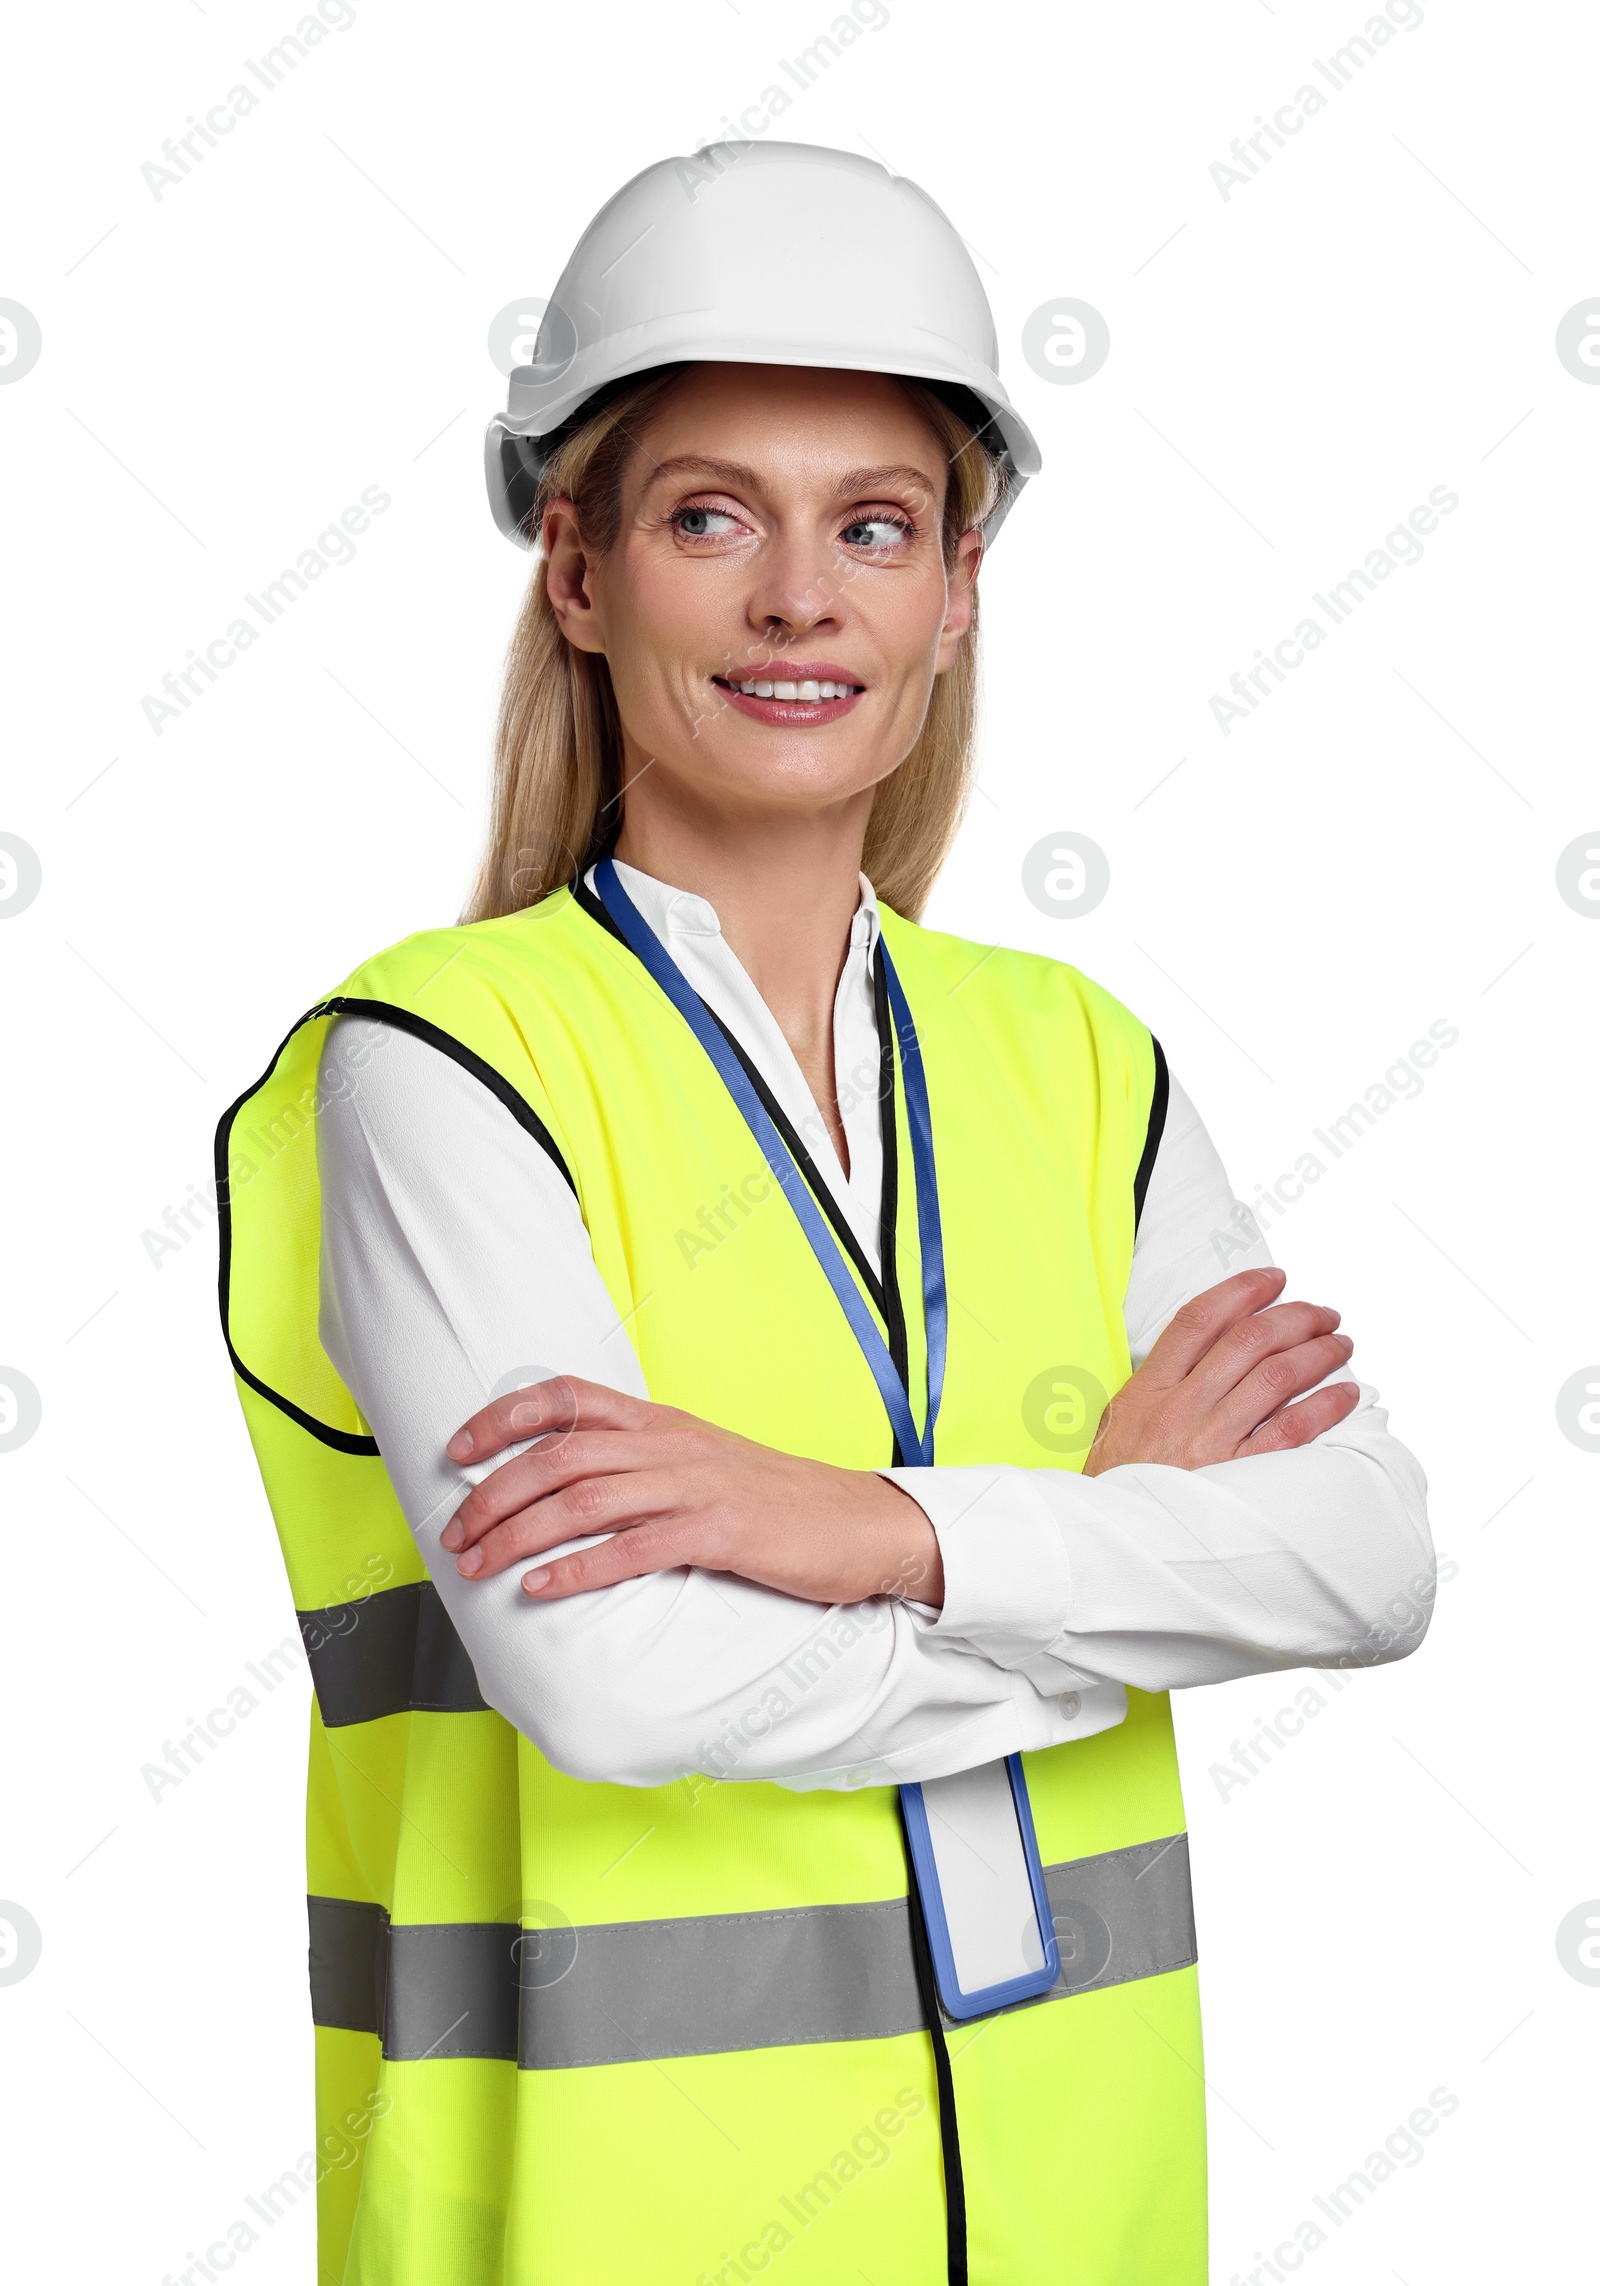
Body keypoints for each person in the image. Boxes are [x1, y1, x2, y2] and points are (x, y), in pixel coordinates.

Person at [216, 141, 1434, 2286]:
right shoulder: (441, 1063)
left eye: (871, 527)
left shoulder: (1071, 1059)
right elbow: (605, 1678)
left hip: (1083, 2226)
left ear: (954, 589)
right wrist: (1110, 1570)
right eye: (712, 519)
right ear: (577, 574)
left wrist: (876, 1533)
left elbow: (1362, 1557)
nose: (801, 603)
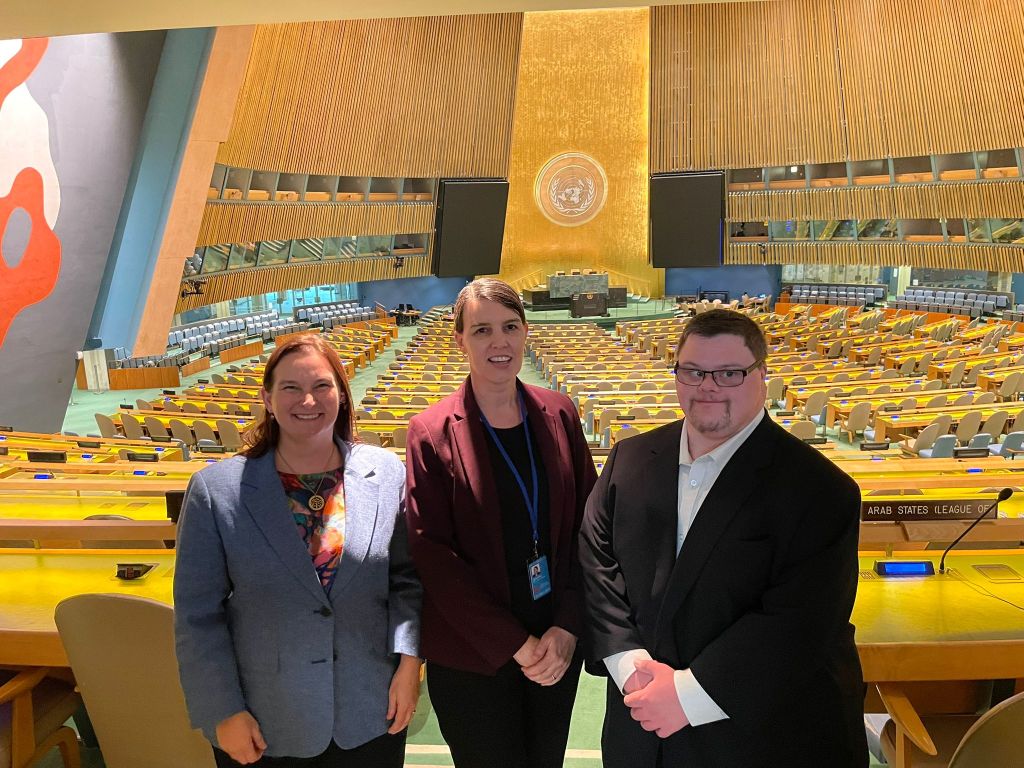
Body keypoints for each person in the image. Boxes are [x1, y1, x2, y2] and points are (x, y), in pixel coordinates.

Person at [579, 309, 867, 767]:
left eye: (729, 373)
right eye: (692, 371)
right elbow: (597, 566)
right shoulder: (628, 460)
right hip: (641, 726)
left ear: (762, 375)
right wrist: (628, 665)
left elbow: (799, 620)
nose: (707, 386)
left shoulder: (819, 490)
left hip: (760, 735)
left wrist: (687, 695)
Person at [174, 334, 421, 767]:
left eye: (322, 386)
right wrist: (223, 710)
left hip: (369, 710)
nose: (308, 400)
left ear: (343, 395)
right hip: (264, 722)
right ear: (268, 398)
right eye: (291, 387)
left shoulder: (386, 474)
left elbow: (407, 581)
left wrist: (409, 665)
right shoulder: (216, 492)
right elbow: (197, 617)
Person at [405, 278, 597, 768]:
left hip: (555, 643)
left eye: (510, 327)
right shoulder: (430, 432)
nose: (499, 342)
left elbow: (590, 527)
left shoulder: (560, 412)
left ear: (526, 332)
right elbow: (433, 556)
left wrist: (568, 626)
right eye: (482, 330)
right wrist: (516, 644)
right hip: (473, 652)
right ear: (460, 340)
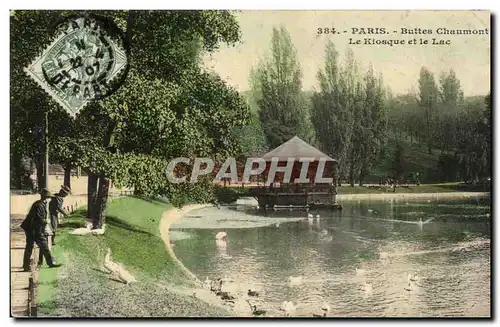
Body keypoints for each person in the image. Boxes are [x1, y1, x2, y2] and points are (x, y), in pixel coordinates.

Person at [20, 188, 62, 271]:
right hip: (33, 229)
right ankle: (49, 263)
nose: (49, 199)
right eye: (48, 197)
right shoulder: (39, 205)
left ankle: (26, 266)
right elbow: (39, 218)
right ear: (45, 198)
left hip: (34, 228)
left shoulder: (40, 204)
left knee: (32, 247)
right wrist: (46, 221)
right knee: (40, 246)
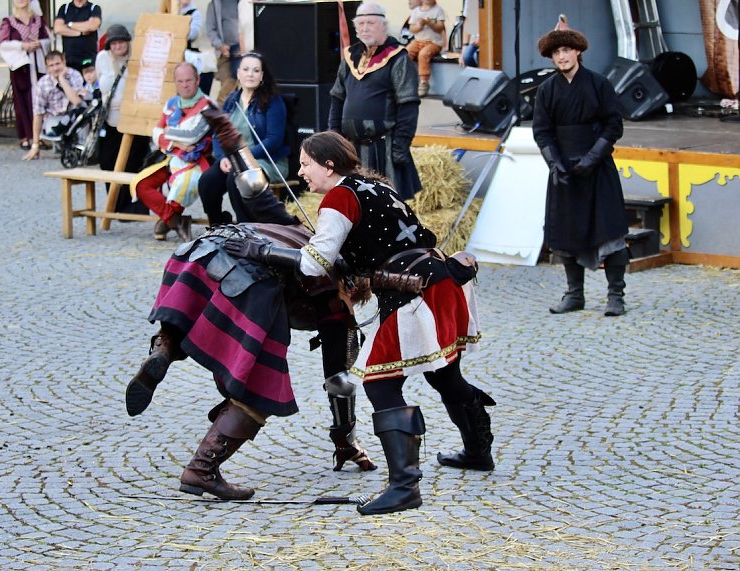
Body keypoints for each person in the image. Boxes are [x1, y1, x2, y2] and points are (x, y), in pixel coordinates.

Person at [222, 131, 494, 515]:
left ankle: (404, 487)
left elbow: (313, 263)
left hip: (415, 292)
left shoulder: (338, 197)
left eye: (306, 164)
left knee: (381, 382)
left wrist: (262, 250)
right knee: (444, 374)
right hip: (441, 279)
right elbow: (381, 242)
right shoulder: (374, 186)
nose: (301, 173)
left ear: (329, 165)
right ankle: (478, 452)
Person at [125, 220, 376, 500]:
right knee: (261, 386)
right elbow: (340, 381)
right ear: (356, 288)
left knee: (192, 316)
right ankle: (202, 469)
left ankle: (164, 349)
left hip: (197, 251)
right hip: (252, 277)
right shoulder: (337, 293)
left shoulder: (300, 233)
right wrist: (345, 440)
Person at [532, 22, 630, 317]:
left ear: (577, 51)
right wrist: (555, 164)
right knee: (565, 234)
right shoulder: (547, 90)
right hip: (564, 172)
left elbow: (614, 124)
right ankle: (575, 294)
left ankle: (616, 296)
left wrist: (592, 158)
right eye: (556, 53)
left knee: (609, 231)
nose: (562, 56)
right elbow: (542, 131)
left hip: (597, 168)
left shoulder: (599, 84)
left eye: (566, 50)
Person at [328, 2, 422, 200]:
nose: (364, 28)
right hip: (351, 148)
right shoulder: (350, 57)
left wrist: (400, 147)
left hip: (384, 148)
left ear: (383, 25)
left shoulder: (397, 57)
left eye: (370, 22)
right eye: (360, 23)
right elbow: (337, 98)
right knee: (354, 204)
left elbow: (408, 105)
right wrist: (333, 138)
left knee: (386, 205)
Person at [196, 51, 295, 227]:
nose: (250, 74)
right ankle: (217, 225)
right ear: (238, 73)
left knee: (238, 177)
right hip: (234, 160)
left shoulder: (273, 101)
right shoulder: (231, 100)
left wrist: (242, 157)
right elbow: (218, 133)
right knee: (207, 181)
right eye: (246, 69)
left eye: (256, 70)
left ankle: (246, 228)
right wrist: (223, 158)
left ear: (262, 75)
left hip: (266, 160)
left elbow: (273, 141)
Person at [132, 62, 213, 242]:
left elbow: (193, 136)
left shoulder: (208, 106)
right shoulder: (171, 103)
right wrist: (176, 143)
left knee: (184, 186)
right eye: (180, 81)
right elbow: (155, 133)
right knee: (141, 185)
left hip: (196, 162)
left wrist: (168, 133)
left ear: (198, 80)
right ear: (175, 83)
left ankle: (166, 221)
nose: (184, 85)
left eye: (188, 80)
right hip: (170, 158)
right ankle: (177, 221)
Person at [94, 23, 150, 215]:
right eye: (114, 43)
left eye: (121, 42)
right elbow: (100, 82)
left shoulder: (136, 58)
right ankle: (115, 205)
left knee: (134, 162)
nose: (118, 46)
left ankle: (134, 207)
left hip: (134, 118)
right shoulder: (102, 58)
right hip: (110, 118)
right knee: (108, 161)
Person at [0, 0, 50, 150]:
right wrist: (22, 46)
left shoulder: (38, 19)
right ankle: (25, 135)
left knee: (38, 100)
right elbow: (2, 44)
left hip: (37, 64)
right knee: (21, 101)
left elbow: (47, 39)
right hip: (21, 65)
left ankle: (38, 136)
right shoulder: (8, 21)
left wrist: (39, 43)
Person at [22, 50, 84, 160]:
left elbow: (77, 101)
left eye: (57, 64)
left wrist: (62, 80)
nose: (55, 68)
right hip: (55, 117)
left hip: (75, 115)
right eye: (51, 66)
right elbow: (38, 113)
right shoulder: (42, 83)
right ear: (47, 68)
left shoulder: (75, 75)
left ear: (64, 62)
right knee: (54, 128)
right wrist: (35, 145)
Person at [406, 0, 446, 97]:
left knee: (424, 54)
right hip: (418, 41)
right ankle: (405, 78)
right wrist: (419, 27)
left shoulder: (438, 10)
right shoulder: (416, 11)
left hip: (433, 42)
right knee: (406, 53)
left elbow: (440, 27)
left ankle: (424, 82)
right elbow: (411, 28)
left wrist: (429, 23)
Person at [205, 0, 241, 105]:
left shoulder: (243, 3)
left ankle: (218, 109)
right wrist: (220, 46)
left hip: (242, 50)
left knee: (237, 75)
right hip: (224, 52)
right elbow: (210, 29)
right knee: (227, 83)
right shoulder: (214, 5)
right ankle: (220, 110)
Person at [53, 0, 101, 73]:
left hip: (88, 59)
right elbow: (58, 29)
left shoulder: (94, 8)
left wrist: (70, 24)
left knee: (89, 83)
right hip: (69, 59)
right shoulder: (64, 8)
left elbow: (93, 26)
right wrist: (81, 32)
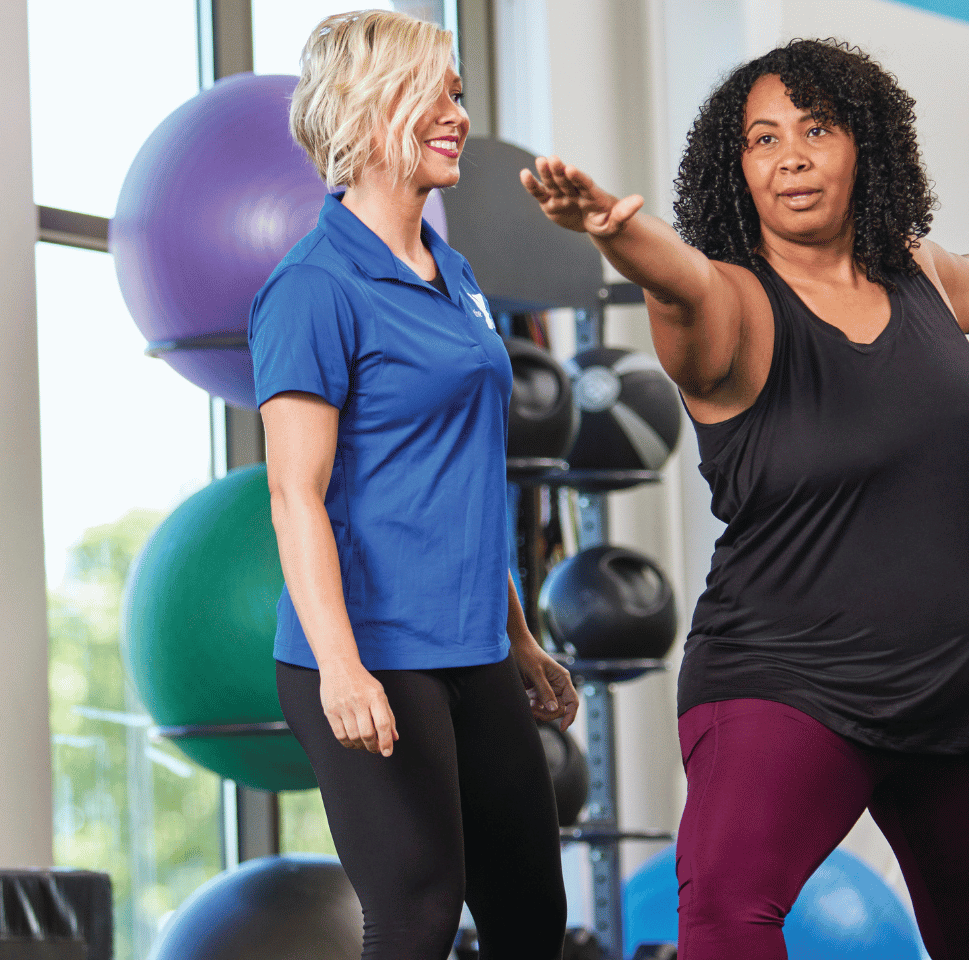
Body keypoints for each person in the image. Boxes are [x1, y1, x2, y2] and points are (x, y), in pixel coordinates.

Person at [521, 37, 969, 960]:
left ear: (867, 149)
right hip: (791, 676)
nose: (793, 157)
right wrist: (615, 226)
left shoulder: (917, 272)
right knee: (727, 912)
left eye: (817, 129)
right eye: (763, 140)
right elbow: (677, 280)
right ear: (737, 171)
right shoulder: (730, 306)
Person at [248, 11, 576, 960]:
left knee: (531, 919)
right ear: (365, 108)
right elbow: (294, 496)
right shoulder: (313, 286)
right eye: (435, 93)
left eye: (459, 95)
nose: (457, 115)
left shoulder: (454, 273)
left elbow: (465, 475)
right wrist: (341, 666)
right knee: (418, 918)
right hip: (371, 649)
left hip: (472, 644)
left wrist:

• • • •

● WHAT YOU ARE ASKED TO DO:
Look back at the data above. Transcribe exactly the lines starting at the line that contains "left hip: (384, 148)" and ending at the line that contains "left knee: (238, 177)".

● ANSWER:
left hip: (384, 148)
left ear: (383, 25)
left shoulder: (397, 57)
left eye: (370, 22)
right eye: (360, 23)
right elbow: (337, 98)
right knee: (354, 204)
left elbow: (408, 105)
right wrist: (333, 138)
left knee: (386, 205)
Person at [196, 51, 295, 227]:
nose: (250, 74)
right ankle: (217, 225)
right ear: (238, 73)
left knee: (238, 177)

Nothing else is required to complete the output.